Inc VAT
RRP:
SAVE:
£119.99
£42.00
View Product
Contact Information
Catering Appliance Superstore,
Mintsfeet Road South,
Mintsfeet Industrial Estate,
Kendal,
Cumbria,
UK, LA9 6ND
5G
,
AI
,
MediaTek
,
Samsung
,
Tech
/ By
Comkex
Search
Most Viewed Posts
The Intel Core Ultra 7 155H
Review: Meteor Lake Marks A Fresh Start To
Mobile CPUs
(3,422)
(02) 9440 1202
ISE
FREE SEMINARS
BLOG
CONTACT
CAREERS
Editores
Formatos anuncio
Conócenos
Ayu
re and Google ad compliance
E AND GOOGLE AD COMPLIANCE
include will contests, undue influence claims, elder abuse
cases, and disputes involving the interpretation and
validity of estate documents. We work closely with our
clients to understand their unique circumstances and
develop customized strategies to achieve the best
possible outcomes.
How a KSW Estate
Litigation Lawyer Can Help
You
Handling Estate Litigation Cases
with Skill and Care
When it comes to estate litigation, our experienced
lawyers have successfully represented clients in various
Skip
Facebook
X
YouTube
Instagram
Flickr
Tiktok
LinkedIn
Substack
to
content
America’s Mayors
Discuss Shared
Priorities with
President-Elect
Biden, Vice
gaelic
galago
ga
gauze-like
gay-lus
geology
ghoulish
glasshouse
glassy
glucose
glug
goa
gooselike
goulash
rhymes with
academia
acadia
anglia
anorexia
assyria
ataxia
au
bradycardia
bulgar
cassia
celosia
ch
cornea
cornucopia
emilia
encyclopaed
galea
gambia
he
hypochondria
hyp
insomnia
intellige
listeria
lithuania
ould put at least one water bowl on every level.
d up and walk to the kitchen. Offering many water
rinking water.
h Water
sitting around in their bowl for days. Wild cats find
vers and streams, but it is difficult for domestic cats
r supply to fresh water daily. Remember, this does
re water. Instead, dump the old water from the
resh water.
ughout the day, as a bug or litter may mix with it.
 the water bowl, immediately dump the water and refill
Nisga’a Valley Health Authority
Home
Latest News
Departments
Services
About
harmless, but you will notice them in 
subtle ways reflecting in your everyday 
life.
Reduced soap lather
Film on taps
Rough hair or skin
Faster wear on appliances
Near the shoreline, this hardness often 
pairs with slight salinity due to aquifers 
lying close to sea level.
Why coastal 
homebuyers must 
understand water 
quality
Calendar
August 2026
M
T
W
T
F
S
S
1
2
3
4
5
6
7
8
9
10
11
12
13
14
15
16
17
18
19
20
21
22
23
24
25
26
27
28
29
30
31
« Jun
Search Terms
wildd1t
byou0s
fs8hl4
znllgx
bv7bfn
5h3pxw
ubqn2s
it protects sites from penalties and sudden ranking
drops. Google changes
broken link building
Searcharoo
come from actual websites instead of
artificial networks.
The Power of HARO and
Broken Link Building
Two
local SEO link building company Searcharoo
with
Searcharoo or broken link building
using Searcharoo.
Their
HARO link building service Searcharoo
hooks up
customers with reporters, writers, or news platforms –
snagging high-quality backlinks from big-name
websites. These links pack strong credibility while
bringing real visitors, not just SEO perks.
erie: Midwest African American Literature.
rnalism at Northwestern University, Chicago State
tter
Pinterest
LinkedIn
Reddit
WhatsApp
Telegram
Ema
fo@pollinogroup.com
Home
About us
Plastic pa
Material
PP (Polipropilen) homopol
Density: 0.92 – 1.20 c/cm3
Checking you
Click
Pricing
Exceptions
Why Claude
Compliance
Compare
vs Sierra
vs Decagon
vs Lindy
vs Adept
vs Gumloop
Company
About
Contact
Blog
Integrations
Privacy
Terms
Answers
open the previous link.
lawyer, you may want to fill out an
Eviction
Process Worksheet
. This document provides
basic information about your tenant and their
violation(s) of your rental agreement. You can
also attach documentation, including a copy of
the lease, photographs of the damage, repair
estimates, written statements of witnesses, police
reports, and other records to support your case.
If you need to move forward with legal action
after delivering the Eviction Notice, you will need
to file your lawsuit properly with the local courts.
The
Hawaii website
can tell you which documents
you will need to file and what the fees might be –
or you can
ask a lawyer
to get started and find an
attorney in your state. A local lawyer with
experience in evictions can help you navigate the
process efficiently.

^^^^^^^^

--- EXERCISE OBJECTIVE ---
Write the records above out again precisely.

--- WORKED SOLUTION ---
Inc VAT
RRP:
SAVE:
£119.99
£42.00
View Product
Contact Information
Catering Appliance Superstore,
Mintsfeet Road South,
Mintsfeet Industrial Estate,
Kendal,
Cumbria,
UK, LA9 6ND
5G
,
AI
,
MediaTek
,
Samsung
,
Tech
/ By
Comkex
Search
Most Viewed Posts
The Intel Core Ultra 7 155H
Review: Meteor Lake Marks A Fresh Start To
Mobile CPUs
(3,422)
(02) 9440 1202
ISE
FREE SEMINARS
BLOG
CONTACT
CAREERS
Editores
Formatos anuncio
Conócenos
Ayu
re and Google ad compliance
E AND GOOGLE AD COMPLIANCE
include will contests, undue influence claims, elder abuse
cases, and disputes involving the interpretation and
validity of estate documents. We work closely with our
clients to understand their unique circumstances and
develop customized strategies to achieve the best
possible outcomes.
How a KSW Estate
Litigation Lawyer Can Help
You
Handling Estate Litigation Cases
with Skill and Care
When it comes to estate litigation, our experienced
lawyers have successfully represented clients in various
Skip
Facebook
X
YouTube
Instagram
Flickr
Tiktok
LinkedIn
Substack
to
content
America’s Mayors
Discuss Shared
Priorities with
President-Elect
Biden, Vice
gaelic
galago
ga
gauze-like
gay-lus
geology
ghoulish
glasshouse
glassy
glucose
glug
goa
gooselike
goulash
rhymes with
academia
acadia
anglia
anorexia
assyria
ataxia
au
bradycardia
bulgar
cassia
celosia
ch
cornea
cornucopia
emilia
encyclopaed
galea
gambia
he
hypochondria
hyp
insomnia
intellige
listeria
lithuania
ould put at least one water bowl on every level.
d up and walk to the kitchen. Offering many water
rinking water.
h Water
sitting around in their bowl for days. Wild cats find
vers and streams, but it is difficult for domestic cats
r supply to fresh water daily. Remember, this does
re water. Instead, dump the old water from the
resh water.
ughout the day, as a bug or litter may mix with it.
 the water bowl, immediately dump the water and refill
Nisga’a Valley Health Authority
Home
Latest News
Departments
Services
About
harmless, but you will notice them in 
subtle ways reflecting in your everyday 
life.
Reduced soap lather
Film on taps
Rough hair or skin
Faster wear on appliances
Near the shoreline, this hardness often 
pairs with slight salinity due to aquifers 
lying close to sea level.
Why coastal 
homebuyers must 
understand water 
quality
Calendar
August 2026
M
T
W
T
F
S
S
1
2
3
4
5
6
7
8
9
10
11
12
13
14
15
16
17
18
19
20
21
22
23
24
25
26
27
28
29
30
31
« Jun
Search Terms
wildd1t
byou0s
fs8hl4
znllgx
bv7bfn
5h3pxw
ubqn2s
it protects sites from penalties and sudden ranking
drops. Google changes
broken link building
Searcharoo
come from actual websites instead of
artificial networks.
The Power of HARO and
Broken Link Building
Two
local SEO link building company Searcharoo
with
Searcharoo or broken link building
using Searcharoo.
Their
HARO link building service Searcharoo
hooks up
customers with reporters, writers, or news platforms –
snagging high-quality backlinks from big-name
websites. These links pack strong credibility while
bringing real visitors, not just SEO perks.
erie: Midwest African American Literature.
rnalism at Northwestern University, Chicago State
tter
Pinterest
LinkedIn
Reddit
WhatsApp
Telegram
Ema
fo@pollinogroup.com
Home
About us
Plastic pa
Material
PP (Polipropilen) homopol
Density: 0.92 – 1.20 c/cm3
Checking you
Click
Pricing
Exceptions
Why Claude
Compliance
Compare
vs Sierra
vs Decagon
vs Lindy
vs Adept
vs Gumloop
Company
About
Contact
Blog
Integrations
Privacy
Terms
Answers
open the previous link.
lawyer, you may want to fill out an
Eviction
Process Worksheet
. This document provides
basic information about your tenant and their
violation(s) of your rental agreement. You can
also attach documentation, including a copy of
the lease, photographs of the damage, repair
estimates, written statements of witnesses, police
reports, and other records to support your case.
If you need to move forward with legal action
after delivering the Eviction Notice, you will need
to file your lawsuit properly with the local courts.
The
Hawaii website
can tell you which documents
you will need to file and what the fees might be –
or you can
ask a lawyer
to get started and find an
attorney in your state. A local lawyer with
experience in evictions can help you navigate the
process efficiently.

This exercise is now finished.